Anche il relatore generale del Sinodo, il cardinale lussemburghese Jean C. Hollerich, vorrebbe una chiesa aperta all’accoglienza degli omosessuali, visto, dice, l’alto numero di persone con queste tendenze presenti nell’Istituzione che Cristo ha fondato versando il suo Sangue.
Ma la semplice diffusione di una tendenza può bastare a convalidarla con un giudizio morale positivo? Cioè, si può dire che una cosa è buona solo perché la fanno in tanti? Certamente no! Non esistono condoni per il peccato finché non lo si riconosce tale e lo si combatta per sradicarlo. Pare sia diventato improvvisamente complesso comprendere i principi basilari posti a fondamento della dottrina della Chiesa.
Il Sinodo, purtroppo, non è altro che lo specchio della metodologia adottata nella sua fase preparatoria. Questa, infatti, non ha coinvolto tutti i fedeli della Chiesa, ma solo minoranze che vogliono cambiare la dottrina. Quasi certamente il Sinodo seguirà lo stesso registro: vedrà l’imposizione di un potere che lo dirigerà verso conclusioni già stabilite. Attenzione, però, la vera scommessa sta nel vedere se esse saranno espresse in modo ambiguo, come ci ha abituato questo pontificato, oppure no.
Come se non bastasse, prima dell’apertura del Sinodo, i partecipanti all’assemblea generale dello stesso si sono riuniti in ritiro sotto la guida del frate domenicano Timothy Radcliffe, promotore del pensiero LGBTQ+. Questo domenicano, superiore generale dell’Ordine dei Predicatori per quasi un decennio, ha proposto di escludere dal sacerdozio tutti quelli che non sono favorevoli ad accettare l’ordinazione sacerdotale di uomini con orientamento omosessuale. La gravissima affermazione suona come l’esatto contrario di un documento di papa Ratzinger che invitava i rettori dei seminari alla vigilanza, al fine di non accettare studenti con orientamento verso persone dello stesso. Inoltre, padre Radcliffe ritiene che la sodomia possa esprimere il dono di sé di Cristo. E con questo non c’è altro da aggiungere!

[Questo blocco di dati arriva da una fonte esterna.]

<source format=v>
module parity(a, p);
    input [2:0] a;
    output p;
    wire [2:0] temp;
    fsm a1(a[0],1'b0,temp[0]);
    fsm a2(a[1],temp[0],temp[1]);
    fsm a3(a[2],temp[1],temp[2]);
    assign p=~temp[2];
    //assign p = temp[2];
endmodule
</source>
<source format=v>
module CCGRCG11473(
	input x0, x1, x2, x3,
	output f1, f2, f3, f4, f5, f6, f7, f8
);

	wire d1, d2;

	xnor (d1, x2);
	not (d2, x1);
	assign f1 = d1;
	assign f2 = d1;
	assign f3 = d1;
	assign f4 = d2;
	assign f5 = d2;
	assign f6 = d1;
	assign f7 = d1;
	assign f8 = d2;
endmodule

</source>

Per chiarezza ricordiamo solo che per ricevere l’Eucaristia non è sufficiente sentirsi addolorati per aver commesso un peccato grave che ci impedisce di accostarci al sacramento, occorre la decisione di abbandonare la causa che ne impedisce il ricorso. Tale dolore può essere considerato l’inizio di un percorso di conversione solo se si è disposti a cambiare la condotta di vita condannata dalla Sacra Scrittura; senza questa disposizione non si può ricevere la Santa Comunione. E questo vale indistintamente sia per coloro che praticano l’omosessualità, sia per quelli che praticano la poligamia, sia, ancora, per i divorziati e risposati.

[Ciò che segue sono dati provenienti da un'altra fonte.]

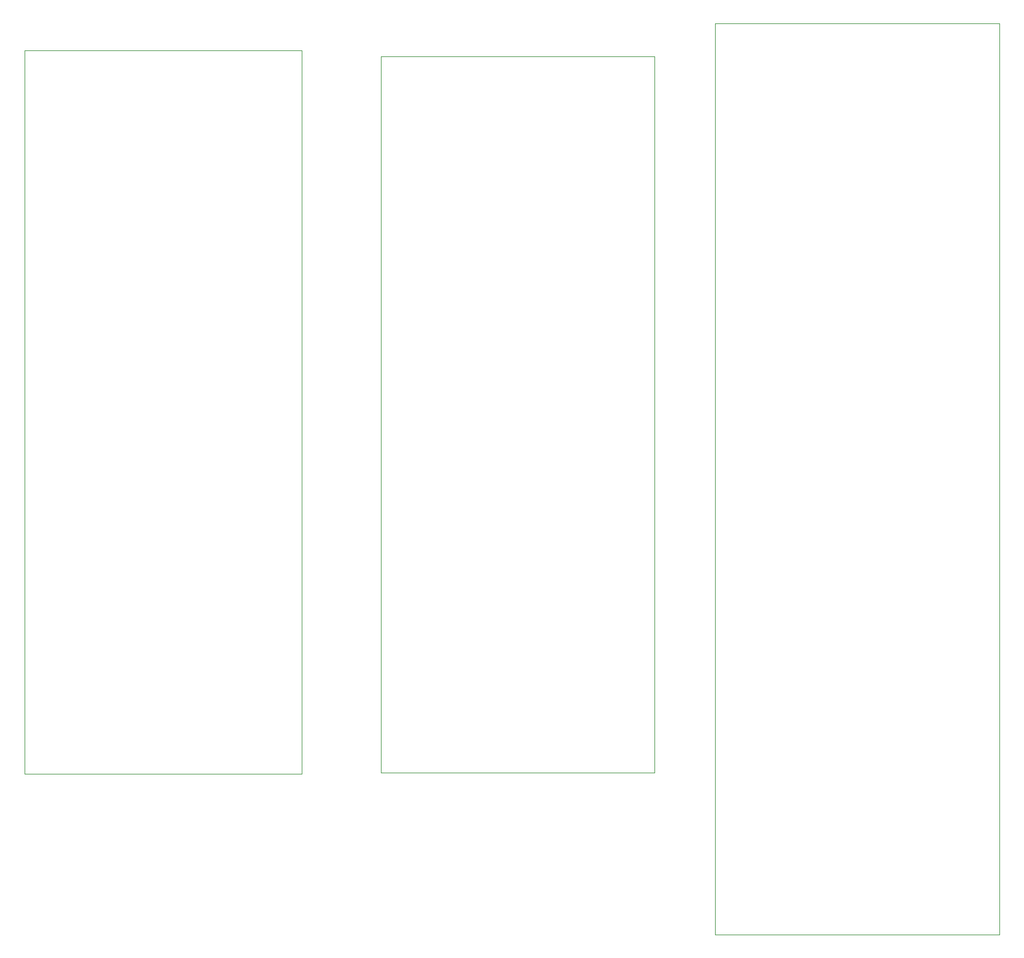
<source format=gbr>
%TF.GenerationSoftware,KiCad,Pcbnew,(6.0.0)*%
%TF.CreationDate,2022-10-15T20:50:49-04:00*%
%TF.ProjectId,ASVCA,41535643-412e-46b6-9963-61645f706362,rev?*%
%TF.SameCoordinates,Original*%
%TF.FileFunction,Profile,NP*%
%FSLAX46Y46*%
G04 Gerber Fmt 4.6, Leading zero omitted, Abs format (unit mm)*
G04 Created by KiCad (PCBNEW (6.0.0)) date 2022-10-15 20:50:49*
%MOMM*%
%LPD*%
G01*
G04 APERTURE LIST*
%TA.AperFunction,Profile*%
%ADD10C,0.100000*%
%TD*%
G04 APERTURE END LIST*
D10*
X100965000Y-24892000D02*
X139573000Y-24892000D01*
X139573000Y-24892000D02*
X139573000Y-125984000D01*
X139573000Y-125984000D02*
X100965000Y-125984000D01*
X100965000Y-125984000D02*
X100965000Y-24892000D01*
X148082000Y-20193000D02*
X188214000Y-20193000D01*
X188214000Y-20193000D02*
X188214000Y-148844000D01*
X188214000Y-148844000D02*
X148082000Y-148844000D01*
X148082000Y-148844000D02*
X148082000Y-20193000D01*
X50673000Y-24003000D02*
X89789000Y-24003000D01*
X89789000Y-24003000D02*
X89789000Y-126111000D01*
X89789000Y-126111000D02*
X50673000Y-126111000D01*
X50673000Y-126111000D02*
X50673000Y-24003000D01*
M02*

</source>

Un sinodo, quindi, che si avviasse verso conclusioni difformi dalla retta e perenne dottrina in tema di morale sessuale, ufficializzerebbe, anche senza un’esplicita dichiarazione formale, l’apertura di crepe scismatiche sempre più profonde, nonostante si cerchi di giustificare ogni decisione assunta con la necessità dell’inclusività, o con quello della misericordia a profusione.